Newton's method for optimization of a function of multiple variables

Definition

Suppose $f$ is a differentiable function of variables $x_{1},x_{2},\dots ,x_{n}$ . Newton's method for optimization is a method that aims to find points in the domain of $f$ where $f$ attains a local extremum.

This builds on Newton's method for root-finding for a vector-valued function of a vector variable in the same way that Newton's method for optimization of a function of one variable builds on Newton's method for root-finding for a function of one variable.

Iterative step

Here, we describe how to get the next guess from a given guess.

In the case of a function $f$ of one variable $x$ , the next guess from a given guess $x_{k}$ was given as:

$x^{(k+1)}=x^{(k)}-{\frac {f'\left(x^{(k)}\right)}{f''\left(x^{(k)}\right)}}$

In our situation, the formula is as follows:

${\vec {x}}^{(k+1)}={\vec {x}}^{(k)}-\left(H(f)\left({\vec {x}}^{(k)}\right)\right)^{-1}(\nabla f)({\vec {x}}^{(k)})$

Here, $H(f)$ is the Hessian matrix for $f$ (the analogue of the "second derivative") and is a $n\times n$ square matrix, while $\nabla f$ is the gradient vector for $f$ (the analogue of the "first derivative") and is a $.$ -dimensional vector (expressed as a column vector).

Relation with Newton's method for root-finding for vector functions

How this method builds on that

We use the fact that point of local extremum implies critical point for a function of multiple variables to convert:

Problem of finding points of local extrema for the function $f$ $\to$ Problem of finding the roots of the vector-valued function $\nabla f$ (which we then solve through Newton's method for root-finding for a vector-valued function of a vector variable)

However, it's worth noting that not all roots of the gradient vector are points of local extremum for $f$ , and we need some analogue of derivative tests to figure out which ones are what.

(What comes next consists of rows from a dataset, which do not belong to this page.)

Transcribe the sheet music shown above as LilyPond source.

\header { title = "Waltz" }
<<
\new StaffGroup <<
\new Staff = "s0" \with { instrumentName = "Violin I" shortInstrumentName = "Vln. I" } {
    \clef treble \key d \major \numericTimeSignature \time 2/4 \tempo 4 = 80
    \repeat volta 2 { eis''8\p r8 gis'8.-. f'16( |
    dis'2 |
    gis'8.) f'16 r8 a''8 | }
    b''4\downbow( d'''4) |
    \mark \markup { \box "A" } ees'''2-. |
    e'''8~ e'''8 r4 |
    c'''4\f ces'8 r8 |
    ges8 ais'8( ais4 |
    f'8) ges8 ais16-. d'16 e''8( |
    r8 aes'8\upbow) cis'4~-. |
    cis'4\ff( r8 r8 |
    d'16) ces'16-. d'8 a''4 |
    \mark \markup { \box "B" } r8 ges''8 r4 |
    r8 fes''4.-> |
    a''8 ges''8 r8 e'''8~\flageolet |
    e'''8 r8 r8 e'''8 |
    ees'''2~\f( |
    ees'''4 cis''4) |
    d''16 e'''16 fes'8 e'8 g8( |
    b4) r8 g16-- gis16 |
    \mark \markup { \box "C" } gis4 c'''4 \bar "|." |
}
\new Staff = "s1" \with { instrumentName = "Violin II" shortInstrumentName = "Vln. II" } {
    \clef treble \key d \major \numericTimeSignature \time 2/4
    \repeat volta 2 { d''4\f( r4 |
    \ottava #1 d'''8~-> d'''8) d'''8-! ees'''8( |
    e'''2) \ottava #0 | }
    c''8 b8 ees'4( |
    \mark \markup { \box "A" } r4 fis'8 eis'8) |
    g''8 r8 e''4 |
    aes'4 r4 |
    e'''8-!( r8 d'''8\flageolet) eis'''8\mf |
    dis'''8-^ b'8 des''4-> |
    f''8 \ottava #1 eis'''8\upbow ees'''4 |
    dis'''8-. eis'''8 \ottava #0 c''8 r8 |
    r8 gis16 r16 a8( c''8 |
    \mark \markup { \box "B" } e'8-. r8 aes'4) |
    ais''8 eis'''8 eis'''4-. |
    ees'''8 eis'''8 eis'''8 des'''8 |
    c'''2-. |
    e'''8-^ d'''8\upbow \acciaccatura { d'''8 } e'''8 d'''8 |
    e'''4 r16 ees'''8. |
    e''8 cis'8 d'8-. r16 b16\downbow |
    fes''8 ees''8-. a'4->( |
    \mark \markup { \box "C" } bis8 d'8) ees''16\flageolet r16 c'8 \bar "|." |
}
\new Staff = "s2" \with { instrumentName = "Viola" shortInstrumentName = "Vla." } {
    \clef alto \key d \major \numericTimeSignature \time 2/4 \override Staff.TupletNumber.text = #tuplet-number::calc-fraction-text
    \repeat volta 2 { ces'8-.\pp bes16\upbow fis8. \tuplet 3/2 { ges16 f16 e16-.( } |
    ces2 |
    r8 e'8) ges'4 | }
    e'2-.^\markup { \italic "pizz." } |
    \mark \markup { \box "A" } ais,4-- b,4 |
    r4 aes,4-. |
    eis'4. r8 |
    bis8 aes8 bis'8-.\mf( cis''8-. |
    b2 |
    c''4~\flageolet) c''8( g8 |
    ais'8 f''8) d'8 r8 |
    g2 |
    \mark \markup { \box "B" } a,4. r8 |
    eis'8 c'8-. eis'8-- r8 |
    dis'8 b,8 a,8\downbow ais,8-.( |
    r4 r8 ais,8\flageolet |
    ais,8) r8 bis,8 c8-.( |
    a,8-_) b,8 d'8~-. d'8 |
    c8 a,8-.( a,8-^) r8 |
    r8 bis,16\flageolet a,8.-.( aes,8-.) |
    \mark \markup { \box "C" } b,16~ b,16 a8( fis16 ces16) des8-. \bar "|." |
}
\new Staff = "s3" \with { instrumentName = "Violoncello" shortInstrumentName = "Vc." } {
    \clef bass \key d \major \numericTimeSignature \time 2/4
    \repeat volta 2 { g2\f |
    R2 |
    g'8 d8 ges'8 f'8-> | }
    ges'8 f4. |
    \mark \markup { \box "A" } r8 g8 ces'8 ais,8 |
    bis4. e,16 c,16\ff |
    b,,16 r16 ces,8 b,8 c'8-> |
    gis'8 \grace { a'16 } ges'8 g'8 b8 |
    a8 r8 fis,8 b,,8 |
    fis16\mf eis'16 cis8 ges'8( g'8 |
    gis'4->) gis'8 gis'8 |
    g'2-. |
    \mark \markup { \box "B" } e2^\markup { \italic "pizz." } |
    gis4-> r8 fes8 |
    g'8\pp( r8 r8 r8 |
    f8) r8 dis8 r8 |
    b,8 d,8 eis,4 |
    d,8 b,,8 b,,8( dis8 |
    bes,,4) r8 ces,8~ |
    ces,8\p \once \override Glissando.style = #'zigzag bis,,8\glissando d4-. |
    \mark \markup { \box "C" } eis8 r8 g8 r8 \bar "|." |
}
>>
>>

More on this below.

The dictionary is as follows:

The vector-valued function ${\vec {F}}$ in the root-finding scenario equals the gradient vector $\nabla f$ in the optimization scenario.
The Jacobian matrix $J({\vec {F}})$ in the root-finding scenario equals the Hessian matrix $H(f)$ in the optimization scenario.

Symmetry of the matrix

Newton's method for optimization involves a somewhat narrower class of problems than Newton's method for root-finding. Explicitly, this is because, with Newton's method for root-finding, there are no constraints on how the Jacobian matrix at a given point could look (though there are the usual restrictions on how the Jacobian matrix as a matrix function can look). On the other hand, with Newton's method for root-finding, the Jacobian matrix of the gradient vector, which is now the Hessian, must be a symmetric matrix under appropriate differentiability assumptions (this follows from Clairaut's theorem on equality of mixed partials). Thus, some methods specifically for symmetric matrices may be applied here.

Second derivative test: Positive and negative definiteness of matrix

With Newton's method for optimization of a function of one variable, we used the second derivative test to detect whether the point we were approaching seems to be the correct type of extremum.

The analogous test here is the second derivative test for a function of multiple variables: it requires that the Hessian matrix be positive semidefinite (in the case of a local minimum) or negative semidefinite (in the case of a local maximum). If it's neither, we are probably quite far from a desirable root. Iterating the method might still prove helpful, but resetting to a random new value might also be helpful.